Job item - Arrange the data from the line containing "Combined, do Corven" through the line containing "The Aggravated Battery", both included, as a numbered list with blank lines left out.

Source records -
-------

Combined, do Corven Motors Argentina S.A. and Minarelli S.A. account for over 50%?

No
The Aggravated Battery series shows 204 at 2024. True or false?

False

-------

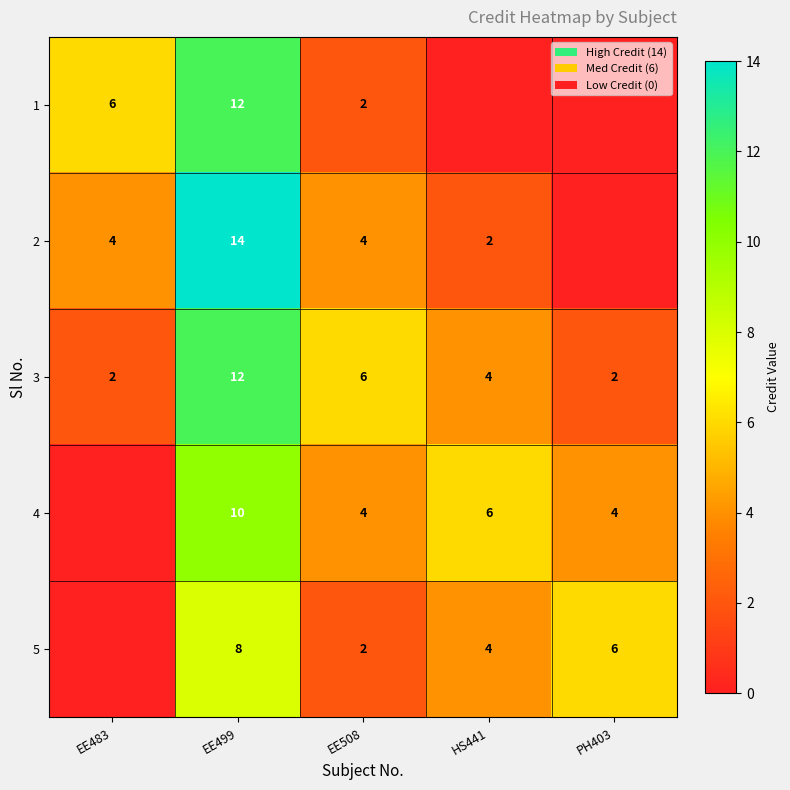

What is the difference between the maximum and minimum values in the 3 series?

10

-------

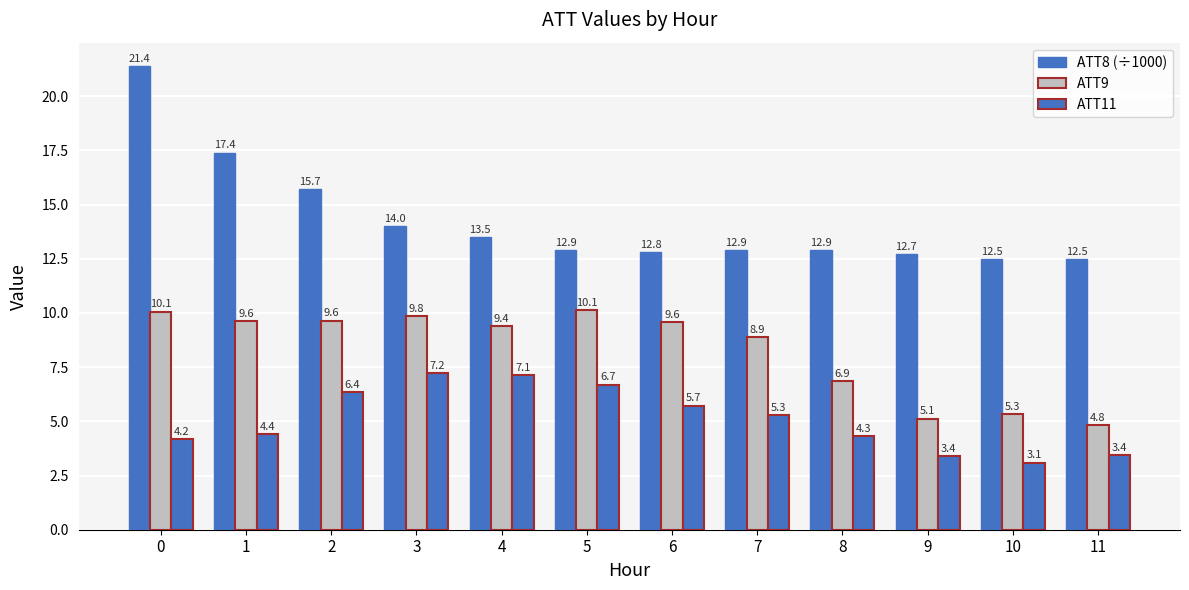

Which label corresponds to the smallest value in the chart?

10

-------

Your response -
1. Combined, do Corven Motors Argentina S.A. and Minarelli S.A. account for over 50%?
2. No
3. The Aggravated Battery series shows 204 at 2024. True or false?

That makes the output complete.